Transcribe these records exactly, dropping every picture.

■ ■ ■ ■

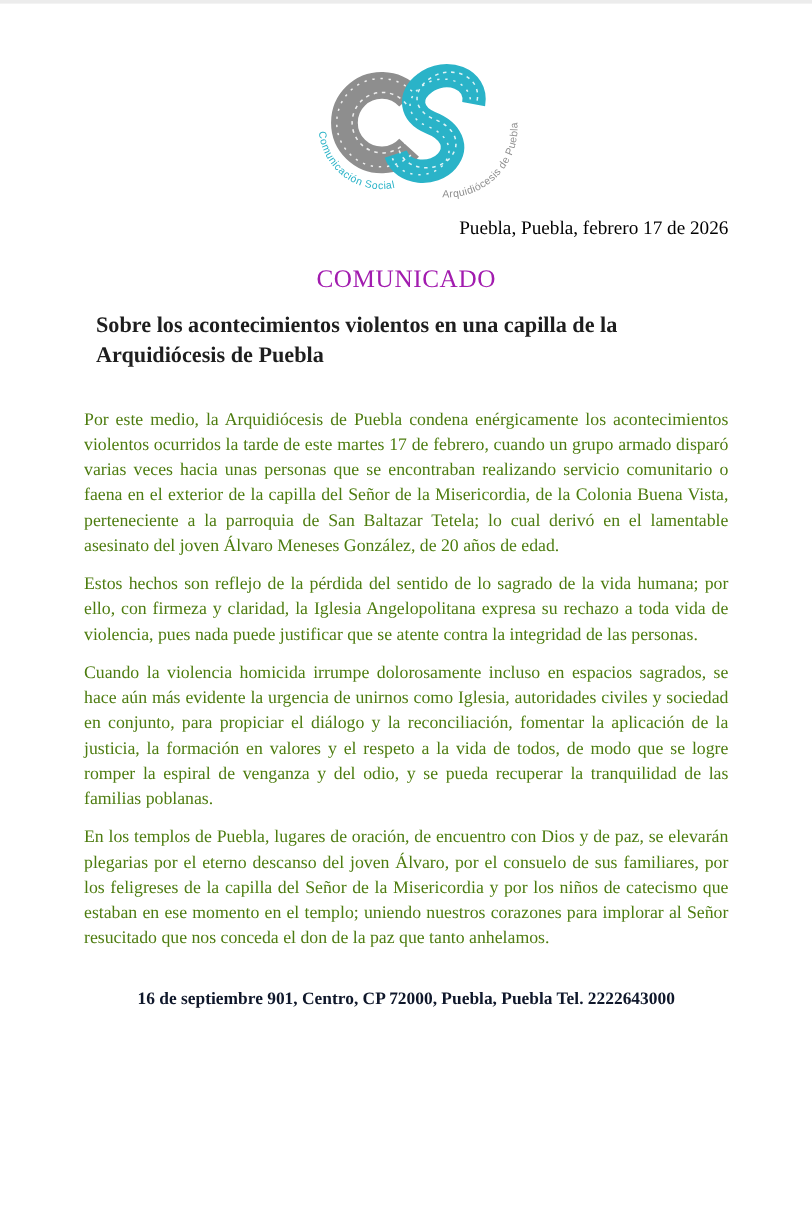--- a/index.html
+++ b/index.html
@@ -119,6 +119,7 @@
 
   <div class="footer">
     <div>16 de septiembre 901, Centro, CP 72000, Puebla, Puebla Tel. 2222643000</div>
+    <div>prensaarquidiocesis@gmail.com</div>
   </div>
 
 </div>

■ ■ ■ ■

◆ Result of the task
--- a/index.html
+++ b/index.html
@@ -119,6 +119,7 @@
 
   <div class="footer">
     <div>16 de septiembre 901, Centro, CP 72000, Puebla, Puebla Tel. 2222643000</div>
+    <div>prensaarquidiocesis@gmail.com</div>
   </div>
 
 </div>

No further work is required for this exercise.